▶ _WORK ORDER_
From the records below, copy the lines that include "morski".

[Recorded data]

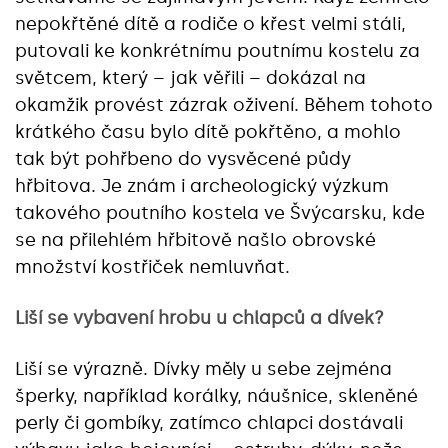
nepokřtěné dítě a rodiče o křest velmi stáli,
putovali ke konkrétnímu poutnímu kostelu za
světcem, který – jak věřili – dokázal na
okamžik provést zázrak oživení. Během tohoto
krátkého času bylo dítě pokřtěno, a mohlo
tak být pohřbeno do vysvěcené půdy
hřbitova. Je znám i archeologický výzkum
takového poutního kostela ve Švýcarsku, kde
se na přilehlém hřbitově našlo obrovské
množství kostřiček nemluvňat.
Liší se vybavení hrobu u chlapců a dívek?
Liší se výrazně. Dívky měly u sebe zejména
šperky, například korálky, náušnice, skleněné
perly či gombíky, zatímco chlapci dostávali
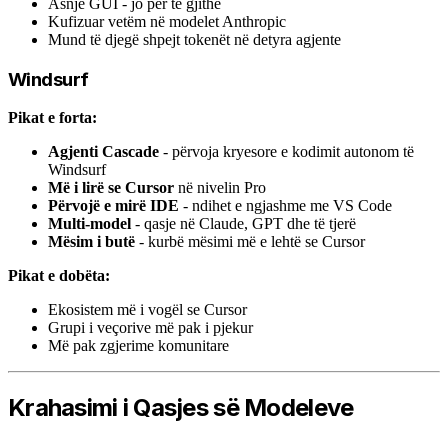
Asnjë GUI - jo për të gjithë
Kufizuar vetëm në modelet Anthropic
Mund të djegë shpejt tokenët në detyra agjente
Windsurf
Pikat e forta:
Agjenti Cascade
- përvoja kryesore e kodimit autonom të
Windsurf
Më i lirë se Cursor
në nivelin Pro
Përvojë e mirë IDE
- ndihet e ngjashme me VS Code
Multi-model
- qasje në Claude, GPT dhe të tjerë
Mësim i butë
- kurbë mësimi më e lehtë se Cursor
Pikat e dobëta:
Ekosistem më i vogël se Cursor
Grupi i veçorive më pak i pjekur
Më pak zgjerime komunitare
Krahasimi i Qasjes së Modeleve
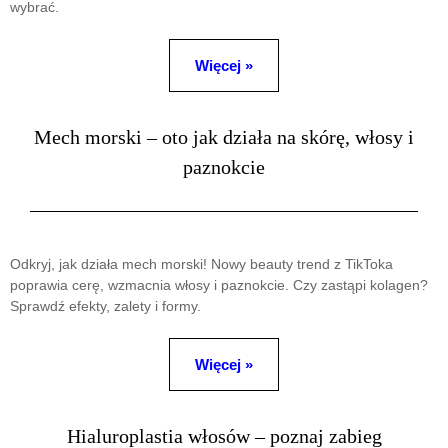
wybrać.
Więcej »
Mech morski – oto jak działa na skórę, włosy i
paznokcie
Odkryj, jak działa mech morski! Nowy beauty trend z TikToka
poprawia cerę, wzmacnia włosy i paznokcie. Czy zastąpi kolagen?
Sprawdź efekty, zalety i formy.
Więcej »
Hialuroplastia włosów – poznaj zabieg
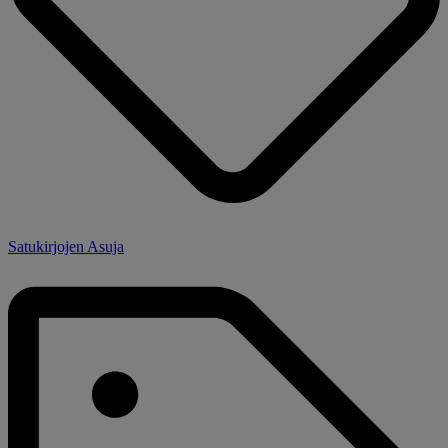
Satukirjojen Asuja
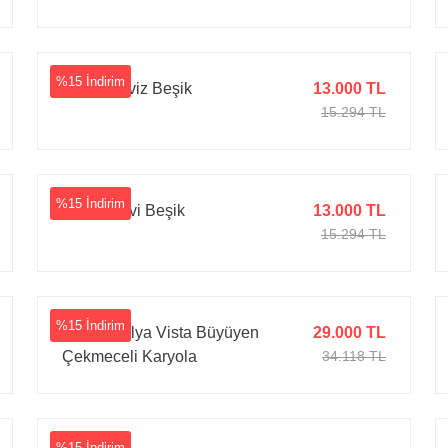
%15 İndirim
Ayata Ceviz Beşik
13.000 TL
15.294 TL
%15 İndirim
Ayata Mavi Beşik
13.000 TL
15.294 TL
%15 İndirim
Tarz Mobilya Vista Büyüyen
29.000 TL
Çekmeceli Karyola
34.118 TL
%15 İndirim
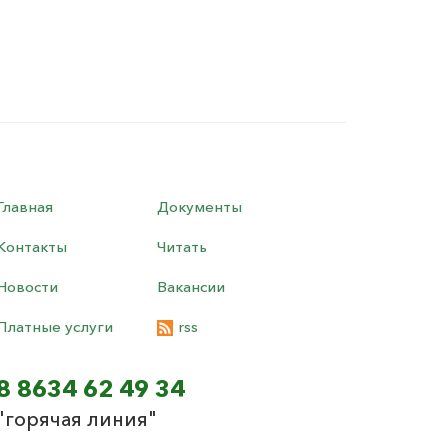
Главная
Документы
Контакты
Читать
Новости
Вакансии
Платные услуги
rss
8 8634 62 49 34
"горячая линия"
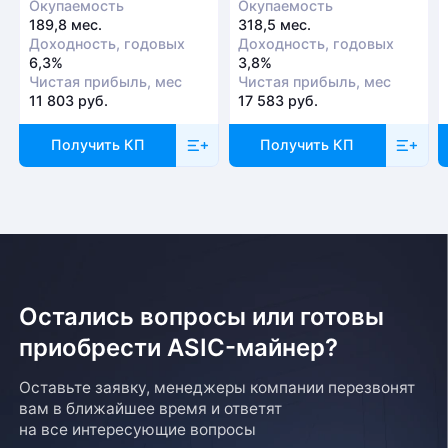
Окупаемость
Окупаемость
189,8 мес.
318,5 мес.
Доходность, годовых
Доходность, годовых
6,3%
3,8%
Чистая прибыль, мес
Чистая прибыль, мес
11 803 руб.
17 583 руб.
Получить КП
Получить КП
Остались вопросы или готовы
приобрести ASIC-майнер?
Оставьте заявку, менеджеры компании перезвонят
вам в ближайшее время и ответят
на все интересующие вопросы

▶ _SOLVED PROBLEM_
Mech morski – oto jak działa na skórę, włosy i
Odkryj, jak działa mech morski! Nowy beauty trend z TikToka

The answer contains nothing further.